▸ **Pictured people or hands with joints**:
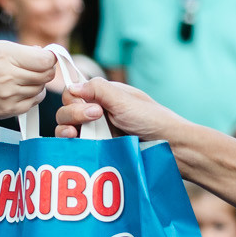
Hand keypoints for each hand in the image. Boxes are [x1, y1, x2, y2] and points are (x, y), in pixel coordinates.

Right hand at [0, 40, 57, 125]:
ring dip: (37, 83)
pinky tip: (18, 90)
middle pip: (46, 74)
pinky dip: (30, 96)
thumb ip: (12, 50)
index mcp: (3, 54)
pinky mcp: (7, 110)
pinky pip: (32, 103)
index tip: (42, 54)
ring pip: (41, 89)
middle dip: (44, 69)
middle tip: (34, 66)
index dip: (47, 56)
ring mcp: (9, 95)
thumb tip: (35, 53)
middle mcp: (9, 75)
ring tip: (22, 78)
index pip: (45, 59)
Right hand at [53, 78, 183, 141]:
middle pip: (66, 110)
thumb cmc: (153, 120)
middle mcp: (96, 113)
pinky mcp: (96, 150)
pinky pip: (74, 146)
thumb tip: (72, 86)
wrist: (170, 148)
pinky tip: (74, 143)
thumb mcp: (125, 100)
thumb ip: (98, 89)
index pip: (74, 93)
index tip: (89, 105)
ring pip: (66, 128)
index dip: (74, 98)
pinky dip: (69, 144)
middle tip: (94, 118)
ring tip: (74, 134)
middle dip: (72, 113)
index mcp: (103, 97)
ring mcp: (95, 133)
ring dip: (65, 128)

▸ **Problem requirements**: Starting with the first line of the data above and ending with the line containing "pinky mcp: (7, 110)", please restate every line exactly, leaving images out.

▸ **Completed task**:
Hand keypoints for each hand in the image. Boxes are [x1, y1, x2, y2] and points are (x, y), in pixel coordinates.

Right hand at [0, 40, 57, 125]:
ring dip: (37, 83)
pinky tip: (18, 90)
middle pip: (46, 74)
pinky dip: (30, 96)
thumb ip: (12, 50)
index mcp: (3, 54)
pinky mcp: (7, 110)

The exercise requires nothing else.